We know how much the Apollo program cost:
The United States spent \$28 billion to land men on the Moon between 1960 and 1973, or approximately \$288 billion when adjusted for inflation.
While landing on the moon has great intrinsic difficulty, it seems like much of the cost was from meeting the end-of-decade deadline. Some possible reasons (from this NASA article):
- In 1961 we had not even started Gemini, which demonstrably overran its budget significantly: "[...] difficulties shot an estimated \$350 million program to over \$1 billion.

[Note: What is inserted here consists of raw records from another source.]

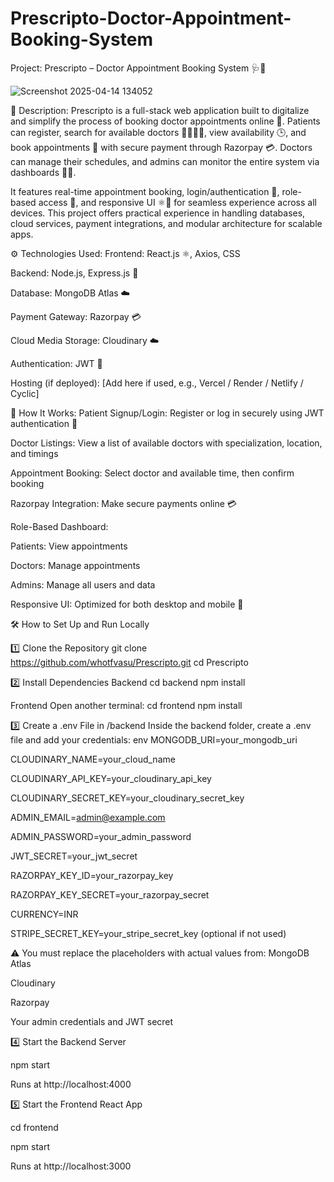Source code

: # Prescripto-Doctor-Appointment-Booking-System
Project: Prescripto – Doctor Appointment Booking System 🩺📱

![Screenshot 2025-04-14 134052](https://github.com/user-attachments/assets/66ab9df5-3534-4fe0-ba22-9cf4513d709f)



📌 Description:
Prescripto is a full-stack web application built to digitalize and simplify the process of booking doctor appointments online 🏥. Patients can register, search for available doctors 👨‍⚕️👩‍⚕️, view availability 🕒, and book appointments 📅 with secure payment through Razorpay 💳. Doctors can manage their schedules, and admins can monitor the entire system via dashboards 🧑‍💼.

It features real-time appointment booking, login/authentication 🔐, role-based access 👥, and responsive UI ⚛️📱 for seamless experience across all devices. This project offers practical experience in handling databases, cloud services, payment integrations, and modular architecture for scalable apps.

⚙️ Technologies Used:
Frontend: React.js ⚛️, Axios, CSS

Backend: Node.js, Express.js 🔧

Database: MongoDB Atlas ☁️

Payment Gateway: Razorpay 💳

Cloud Media Storage: Cloudinary ☁️

Authentication: JWT 🔐

Hosting (if deployed): [Add here if used, e.g., Vercel / Render / Netlify / Cyclic]

🚀 How It Works:
Patient Signup/Login: Register or log in securely using JWT authentication 🔐

Doctor Listings: View a list of available doctors with specialization, location, and timings

Appointment Booking: Select doctor and available time, then confirm booking

Razorpay Integration: Make secure payments online 💳

Role-Based Dashboard:

Patients: View appointments

Doctors: Manage appointments

Admins: Manage all users and data

Responsive UI: Optimized for both desktop and mobile 📱

🛠️ How to Set Up and Run Locally

1️⃣ Clone the Repository
git clone https://github.com/whotfvasu/Prescripto.git
cd Prescripto

2️⃣ Install Dependencies
Backend
cd backend
npm install

Frontend
Open another terminal:
cd frontend
npm install

3️⃣ Create a .env File in /backend
Inside the backend folder, create a .env file and add your credentials:
env
MONGODB_URI=your_mongodb_uri

CLOUDINARY_NAME=your_cloud_name

CLOUDINARY_API_KEY=your_cloudinary_api_key

CLOUDINARY_SECRET_KEY=your_cloudinary_secret_key

ADMIN_EMAIL=admin@example.com

ADMIN_PASSWORD=your_admin_password

JWT_SECRET=your_jwt_secret

RAZORPAY_KEY_ID=your_razorpay_key

RAZORPAY_KEY_SECRET=your_razorpay_secret

CURRENCY=INR

STRIPE_SECRET_KEY=your_stripe_secret_key (optional if not used)

⚠️ You must replace the placeholders with actual values from:
MongoDB Atlas

Cloudinary

Razorpay

Your admin credentials and JWT secret



4️⃣ Start the Backend Server

npm start

Runs at http://localhost:4000


5️⃣ Start the Frontend React App

cd frontend

npm start

Runs at http://localhost:3000

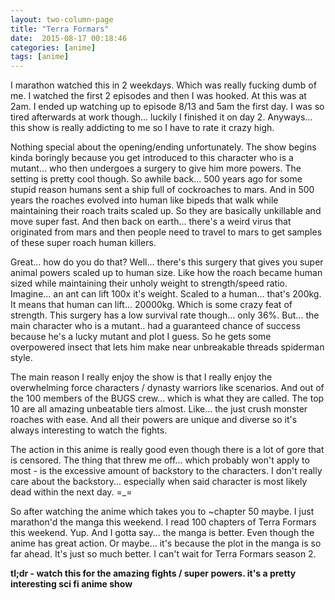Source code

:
 ```yaml
---
layout: two-column-page 
title: "Terra Formars"
date:  2015-08-17 00:18:46
categories: [anime]
tags: [anime]
---
```

I marathon watched this in 2 weekdays. Which was really fucking dumb of me. I watched the first 2 episodes and then I was hooked. At this was at 2am. I ended up watching up to episode 8/13 and 5am the first day. I was so tired afterwards at work though... luckily I finished it on day 2. Anyways... this show is really addicting to me so I have to rate it crazy high.

Nothing special about the opening/ending unfortunately. The show begins kinda boringly because you get introduced to this character who is a mutant... who then undergoes a surgery to give him more powers. The setting is pretty cool though. So awhile back... 500 years ago for some stupid reason humans sent a ship full of cockroaches to mars. And in 500 years the roaches evolved into human like bipeds that walk while maintaining their roach traits scaled up. So they are basically unkillable and move super fast. And then back on earth... there's a weird virus that originated from mars and then people need to travel to mars to get samples of these super roach human killers.

Great... how do you do that? Well... there's this surgery that gives you super animal powers scaled up to human size. Like how the roach became human sized while maintaining their unholy weight to strength/speed ratio. Imagine... an ant can lift 100x it's weight. Scaled to a human... that's 200kg. It means that human can lift... 20000kg. Which is some crazy feat of strength. This surgery has a low survival rate though... only 36%. But... the main character who is a mutant.. had a guaranteed chance of success because he's a lucky mutant and plot I guess. So he gets some overpowered insect that lets him make near unbreakable threads spiderman style.

The main reason I really enjoy the show is that I really enjoy the overwhelming force characters / dynasty warriors like scenarios. And out of the 100 members of the BUGS crew... which is what they are called. The top 10 are all amazing unbeatable tiers almost. Like... the just crush monster roaches with ease. And all their powers are unique and diverse so it's always interesting to watch the fights.

The action in this anime is really good even though there is a lot of gore that is censored. The thing that threw me off... which probably won't apply to most - is the excessive amount of backstory to the characters. I don't really care about the backstory... especially when said character is most likely dead within the next day. =_=

So after watching the anime which takes you to ~chapter 50 maybe. I just marathon'd the manga this weekend. I read 100 chapters of Terra Formars this weekend. Yup. And I gotta say... the manga is better. Even though the anime has great action. Or maybe... it's because the plot in the manga is so far ahead. It's just so much better. I can't wait for Terra Formars season 2.

**tl;dr - watch this for the amazing fights / super powers. it's a pretty interesting sci fi anime show**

The overruns were successfully justified by the space agency, however, as necessities to meet the Apollo landing commitment."
- The S-II stage "was always behind schedule, and required constant attention and additional funding to ensure completion by the deadline for a lunar landing."
- "[t]he original NASA estimates had given a target date of 1967, but as the project became more crystallized agency leaders recommended not committing to such a strict deadline." If 1967 was possibly not achievable at a reasonable cost, then maybe even 1969 was a stretch.
However, it's also conceivable to me that Apollo would have cost more with an extended deadline--much of the work was parallelizable anyway, and a lack of urgency could have led to bureaucratic waste or higher safety demands.
So my questions are:
- Could the cost of the Apollo program have been cut down if NASA had, say, a 1979 deadline rather than 1969, and by how much?
- How would the later deadline affect individual segments of the cost-- background research, construction of facilities, development of the Saturn V and the Apollo spacecraft itself, and operations cost?